Ever since the recession began, everyone from media outlets to industry gurus have deemed 401(k) a failure.
When the stock market plunged in 2007 and 2008, it took many American's retirement savings that had been tucked away in employee-sponsored plans down with it—and the effectiveness of the long revered retirement savings vehicle came into question.
One recent study, however, is directly disputing that argument.
The 11th Annual Transamerica Retirement Study, which surveyed 3,598 full- and part-time for-profit workers between Dec. 3, 2009 and Jan. 18, 2010, shows that not only do 401(k) plans help Americans save for retirement, they also increase plan participants’ knowledge regarding retirement saving.
For instance, 71% of the survey respondents say they have access to a 401(k) or other employee-sponsored plan at work, of which 77% currently contribute to the plan. They begin saving at a median age of 28. Forty-one percent have saved more than $50,000 for retirement so far, 29% have saved more than $100,000.
Nearly 30% of survey participants, meanwhile, said they were not offered a plan at work; of those, only 22% have saved more than $50,000 for retirement and just 16% have saved more than $100,000. The median age to begin saving for retirement for this group was 30. Nearly half of private sector workers—or roughly 54 million workers—don’t currently have access to a retirement plan at work, according to Transamerica.
“If [401(k)s are] drawing 77% participation rate, there’s something right going on here,” says Catherine Collinson, president of the Transamerica Center for Retirement Research.
“The plans offer convenience of payroll deduction, a range of investment options that may not be available to them—especially new investors—because of account minimum requirements and education. Those are three very compelling reasons to save with 401(k) plans.”
But having an employee-sponsored retirement plan benefits Americans in ways beyond these plans, as well.
According to the report, for example, 66% of those with access to a plan also save for retirement outside of the plan, as compared with only 57% of those without access to a plan. That means, of course, that more than 40% of those who are not saving with a plan at work aren’t doing so with another type of retirement savings vehicle either.
Those with access to a plan are also more likely to have a retirement planning strategy —61% of workers with a plan, compared with 40% of those without one. There is room for improvement in both categories however, Collinson insists, since nearly no participants (9% of those with a plan, 5% of those without a plan) have actually written the plan down somewhere. Even more frightening, 39% of those with a plan and 60% of those without one have no retirement strategy at all.

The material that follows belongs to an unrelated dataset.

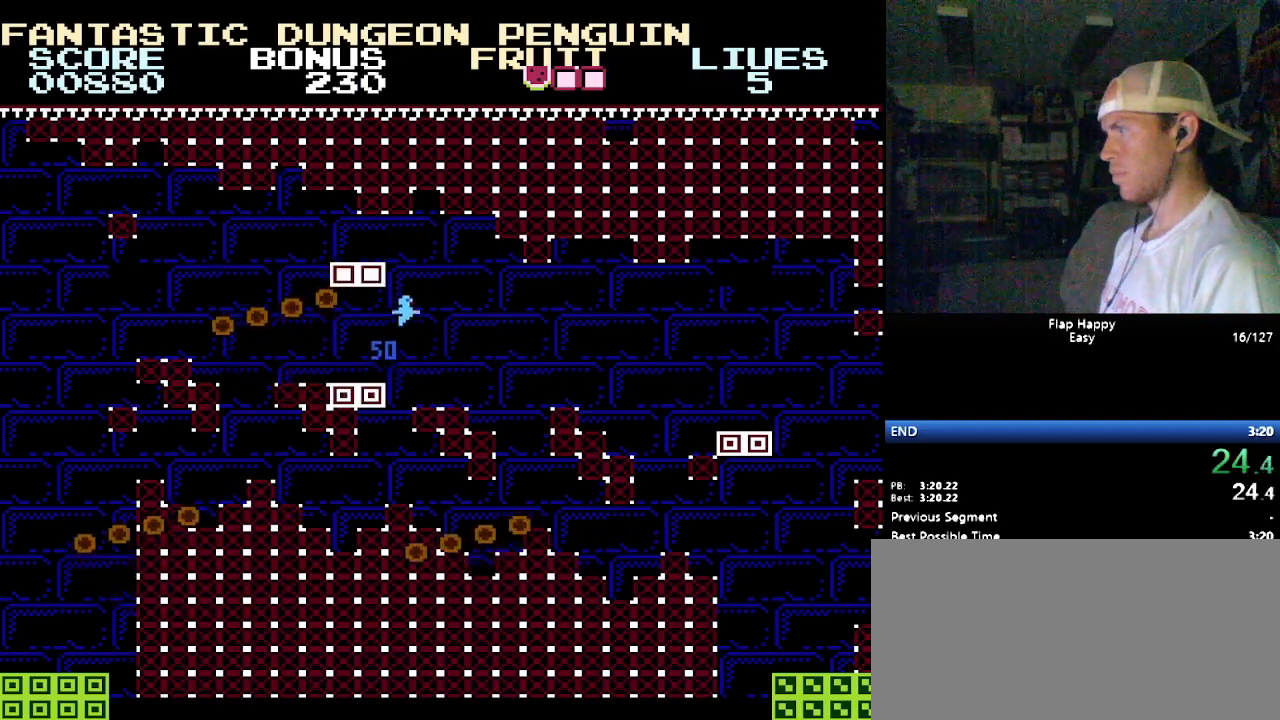
{"buttons": ["DPAD_RIGHT"], "events": [[34, "B", "down"], [86, "B", "up"], [138, "DPAD_LEFT", "down"], [276, "DPAD_DOWN", "down"], [276, "DPAD_LEFT", "up"], [310, "DPAD_DOWN", "up"], [310, "DPAD_RIGHT", "down"]]}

Participants in 401(k) plans are clearly more educated about retirement, as well. Workers without a plan are more than twice as likely as workers with a plan to state “not sure” when asked how their retirement savings is invested. Those with a plan, meanwhile, are more likely to be currently managing and monitoring their accounts and actively be thinking about saving for retirement.
They’re more knowledgeable, too.
According to the study, education regarding asset allocation principles, catch-up contributions and the saver's credit rises with an individual’s plan participation rate. Plan participants are even more realistic—both about the amount they will need to live comfortably in retirement and the age they will retire at.
But even with all this success, Collinson admits that America has a long way to go in its preparedness for retirement. The 401(k) plans is by no means a silver bullet.
For instance, those with a plan estimate they will need a median of $800,000 to live comfortably in retirement, as compared to the $500,000 those without a plan estimated. While $800,000 is certainly a more realistic number, Collinson points out that most Americans will need far more than either of these amounts.
The report did not break these estimates out by household income, a factor that is sure to affect the numbers as those with higher incomes will likely estimate needing more for retirement.
“In the last of couple years, clearly the risks of 401(k) investing were revealed,” Collinson says. “I wouldn’t call 401(k) plans a failure, but I think we’ve learned there’s still opportunity for improvement in enhancing 401(k) plans, as well as the participation rates. Part of it is education and gaining a better understanding of asset allocation and risk profiles and fee disclosure and workers’ understanding of fees. Since fee disclosure became a very hot topic a few years ago, the industry has moved aggressively—even without new regulation—to do a much better job to disclose fees. However, regardless , awareness still remains very low among workers. It’s important for workers, if they’re not aware of the fees being charged to their account. that they ask so they can make informed decisions.”